When management announced they had achieved positive cash flow at one of their several hubs, I knew I was onto something. If it worked in one hub, the model was proven, and it would surely work at others. I bought more stock. Now I owned approximately, well, a boatload.

A few weeks later, Webvan went out of business. Investing in Webvan wasn’t the dumbest thing I’ve ever done, but it’s a contender. The loss wasn’t enough to change my lifestyle. But boy, did
it sting psychologically. In my partial defense, I knew it was a gamble, not an investment per se.

What I learned from that experience is that there is no such thing as useful information that comes from a company’s management. Now I diversify and let the lying get smoothed out by all the other variables in my investments.

Professional Investors:
After my Webvan disaster I figured I might need some professional investing help.
Dilbert
royalties were pouring in and I didn’t have the time to do my own research. Nor did I trust my financial skills, and for good reason.
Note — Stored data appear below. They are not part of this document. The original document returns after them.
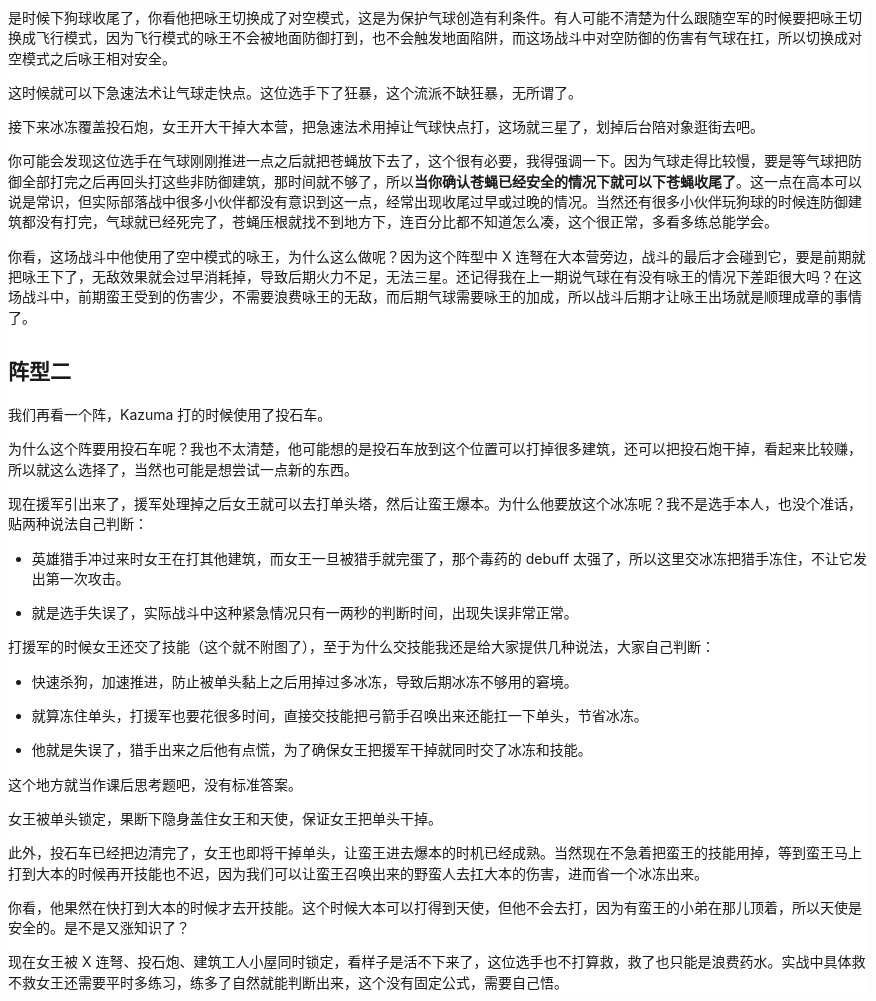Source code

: <Pic src="/p/4911/4911-7.jpg" width="1095" height="831" alt="炸弹人走远路开墙" />

是时候下狗球收尾了，你看他把咏王切换成了对空模式，这是为保护气球创造有利条件。有人可能不清楚为什么跟随空军的时候要把咏王切换成飞行模式，因为飞行模式的咏王不会被地面防御打到，也不会触发地面陷阱，而这场战斗中对空防御的伤害有气球在扛，所以切换成对空模式之后咏王相对安全。

<Pic src="/p/4911/4911-9.jpg" width="1116" height="796" alt="下气球和咏王，咏王开大保证气球存活" />

这时候就可以下急速法术让气球走快点。这位选手下了狂暴，这个流派不缺狂暴，无所谓了。

<Pic src="/p/4911/4911-10.jpg" width="1563" height="956" alt="下狂暴或急速继续推进" />

接下来冰冻覆盖投石炮，女王开大干掉大本营，把急速法术用掉让气球快点打，这场就三星了，划掉后台陪对象逛街去吧。

<Pic src="/p/4911/4911-11.jpg" width="1533" height="982" alt="气球继续推进，女王干掉大本" />

你可能会发现这位选手在气球刚刚推进一点之后就把苍蝇放下去了，这个很有必要，我得强调一下。因为气球走得比较慢，要是等气球把防御全部打完之后再回头打这些非防御建筑，那时间就不够了，所以**当你确认苍蝇已经安全的情况下就可以下苍蝇收尾了**。这一点在高本可以说是常识，但实际部落战中很多小伙伴都没有意识到这一点，经常出现收尾过早或过晚的情况。当然还有很多小伙伴玩狗球的时候连防御建筑都没有打完，气球就已经死完了，苍蝇压根就找不到地方下，连百分比都不知道怎么凑，这个很正常，多看多练总能学会。

<Pic src="/p/4911/4911-12.jpg" width="1107" height="810" alt="这场三星到手" />

你看，这场战斗中他使用了空中模式的咏王，为什么这么做呢？因为这个阵型中 X 连弩在大本营旁边，战斗的最后才会碰到它，要是前期就把咏王下了，无敌效果就会过早消耗掉，导致后期火力不足，无法三星。还记得我在上一期说气球在有没有咏王的情况下差距很大吗？在这场战斗中，前期蛮王受到的伤害少，不需要浪费咏王的无敌，而后期气球需要咏王的加成，所以战斗后期才让咏王出场就是顺理成章的事情了。

## 阵型二

我们再看一个阵，Kazuma 打的时候使用了投石车。

<Pic src="/p/4911/4911-13.jpg" width="1918" height="994" alt="这次要讲解的第二个阵" />

为什么这个阵要用投石车呢？我也不太清楚，他可能想的是投石车放到这个位置可以打掉很多建筑，还可以把投石炮干掉，看起来比较赚，所以就这么选择了，当然也可能是想尝试一点新的东西。

<Pic src="/p/4911/4911-14.jpg" width="1557" height="996" alt="投石车可以干掉投石炮" />

现在援军引出来了，援军处理掉之后女王就可以去打单头塔，然后让蛮王爆本。为什么他要放这个冰冻呢？我不是选手本人，也没个准话，贴两种说法自己判断：

- 英雄猎手冲过来时女王在打其他建筑，而女王一旦被猎手就完蛋了，那个毒药的 debuff 太强了，所以这里交冰冻把猎手冻住，不让它发出第一次攻击。

- 就是选手失误了，实际战斗中这种紧急情况只有一两秒的判断时间，出现失误非常正常。

打援军的时候女王还交了技能（这个就不附图了），至于为什么交技能我还是给大家提供几种说法，大家自己判断：

- 快速杀狗，加速推进，防止被单头黏上之后用掉过多冰冻，导致后期冰冻不够用的窘境。

- 就算冻住单头，打援军也要花很多时间，直接交技能把弓箭手召唤出来还能扛一下单头，节省冰冻。

- 他就是失误了，猎手出来之后他有点慌，为了确保女王把援军干掉就同时交了冰冻和技能。

这个地方就当作课后思考题吧，没有标准答案。

<Pic src="/p/4911/4911-15.jpg" width="1152" height="856" alt="天女打援军用掉冰冻和技能" />

女王被单头锁定，果断下隐身盖住女王和天使，保证女王把单头干掉。

此外，投石车已经把边清完了，女王也即将干掉单头，让蛮王进去爆本的时机已经成熟。当然现在不急着把蛮王的技能用掉，等到蛮王马上打到大本的时候再开技能也不迟，因为我们可以让蛮王召唤出来的野蛮人去扛大本的伤害，进而省一个冰冻出来。

<Pic src="/p/4911/4911-17.jpg" width="1062" height="798" alt="女王被单头锁定，盖隐身救女王" />

你看，他果然在快打到大本的时候才去开技能。这个时候大本可以打得到天使，但他不会去打，因为有蛮王的小弟在那儿顶着，所以天使是安全的。是不是又涨知识了？

现在女王被 X 连弩、投石炮、建筑工人小屋同时锁定，看样子是活不下来了，这位选手也不打算救，救了也只能是浪费药水。实战中具体救不救女王还需要平时多练习，练多了自然就能判断出来，这个没有固定公式，需要自己悟。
My bank, Wells Fargo, pitched me on its investment services, and I decided to trust it with half of my investible funds. Trust is probably the wrong term because I only let Wells Fargo have half; I half trusted it. I did my own investing with the other half of my money. The experts at Wells Fargo helpfully invested my money in Enron, WorldCom, and some other names that have become synonymous with losing money. Clearly my investment professionals did not have access to better information than I had. I withdrew my money from their management and have done my own thing since then, mostly in broad-market, unmanaged funds. (That has worked out better.)

Folderoo:
In the early days of
Dilbert,
when floppy disks were still in widespread use, it was common to hand a coworker a document along with a floppy disk in case the coworker needed to make changes. The problem was that there was no elegant way to attach a floppy disk to a piece of paper. My brilliant idea was to invent a manila folder with a kangaroo-type pocket on the front to hold the disk. It wouldn’t cost much more than a regular folder to produce, and it would be twice as useful. I figured the product could have a
Dilbert
tie-in because Dilbert has a shirt pocket much like I was putting on the folder. I made a prototype (which took five minutes) and pitched it to my syndicate, United Media, which I hoped could find a licensee who would produce and market the product while we collected royalties for the
Dilbert
association. This idea went nowhere because United Media was in the licensing business, not the product-design business, and this idea was out of its strike
zone. I assume the name Folderoo is owned by someone else at this point. Eventually some folder companies made and sold folders with pockets for disks. I don’t know how well they did.